Think you have all your translation needs covered?  You may need to think again.  As more and more people are getting smartphones and tablets, they’re also downloading apps.  If you or your company has created one of those, and you’re looking to make a hit internationally, well…I guess you can see where this is going.

Not all apps are translated into other languages, of course, and ultimately, if people really want or need to use one, in many cases, they’ll do what they have to, to get past the language barrier. Optimists might even see it as a way to learn English, or improve their vocabulary (in a retro version of this, I know a lot of people who’ve done just this with video games).   But let’s face it: most of us would prefer to take the easy route, and linguistically speaking, that means dealing with your mother tongue.  International customers may not just have to deal with it, either: with the explosion of companies and individuals creating apps (it’s estimated that there are nearly a million apps out there now, give or take), it may only be a matter of time before someone comes up with something that’s similar to yours, but available in their preferred language.

So maybe you’re thinking, okay, translating my app is something I should look into, but I don’t know where to start. Not to worry.  This excellent and informative article has a great breakdown of languages you might want to target, and why.  It even makes a difference between the language versions you’ll likely need if you want to make money from your app, versus those you’ll need if you just want to put it out there internationally.

Not only are these lists helpful; they’re also intriguing.  For example, in addition to helping you choose what languages to translate your app into, they also show that there are certain cultures that are less likely to pay for an app than others. I was surprised to see that French-speakers are among the paying groups.  I can’t speak for other francophone cultures, but here in France, most people tend to find loopholes that get them out of paying for anything, from over-the-counter medicines, to TV box sets (watching shows online via unlicensed streaming sites is legal here).  But I guess it goes to show how important it is to study the markets you want to break into.

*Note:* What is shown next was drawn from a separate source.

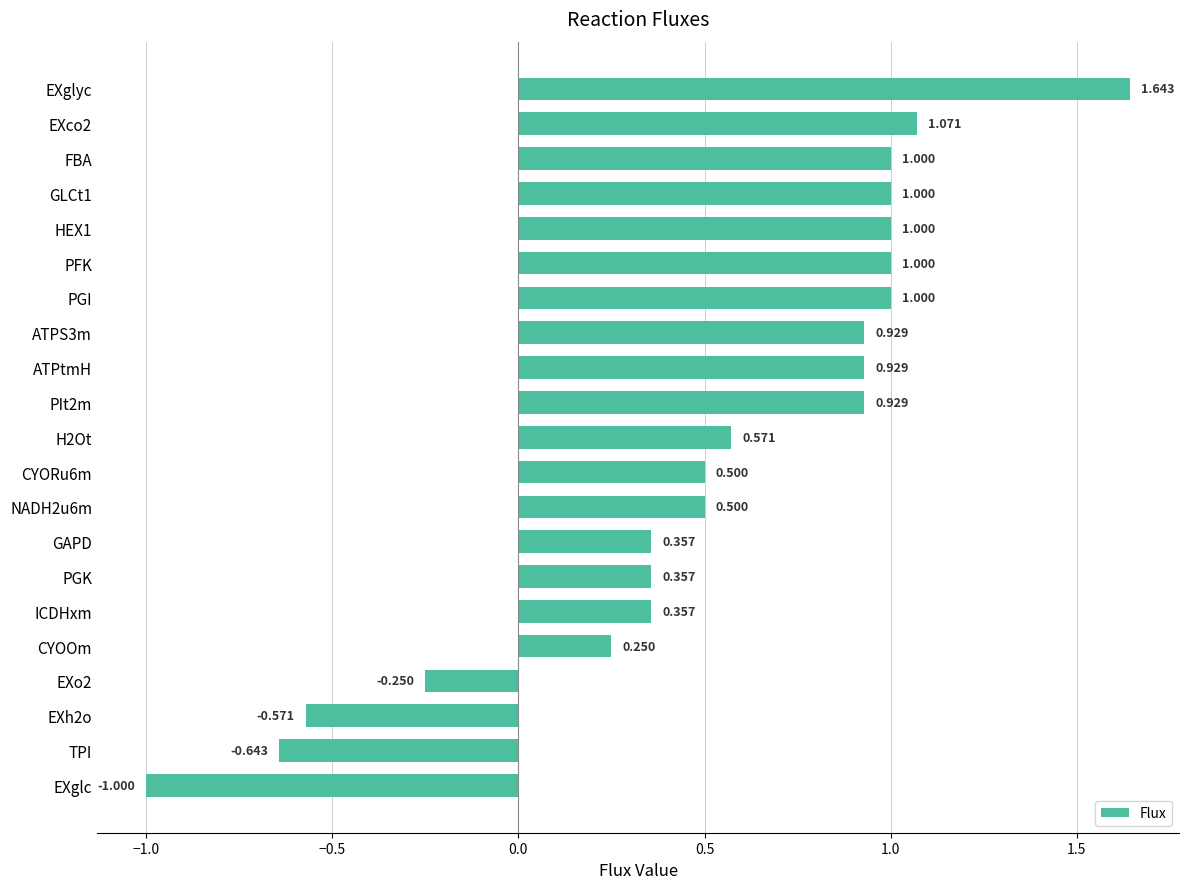

What is the label of the 8th bar from the bottom?

GAPD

And that brings up another issue.  As I’ve mentioned before, just translating from one language to another isn’t enough.  You have to think about localization – that is, adapting your content to a particular market.  Feeling overwhelmed again?  This article has good explanations and checklists of things to consider when adapting an app to another market.  In some cases, that may involve tech-related tasks like making layout changes.  But when it comes to language, the best person to help you is a professional translator who knows your culture and the culture(s) you’re translating into.  That’s why, even in this technology-driven domain, an old-school translator – that is, a living, breathing person — beats a ‘bot every time.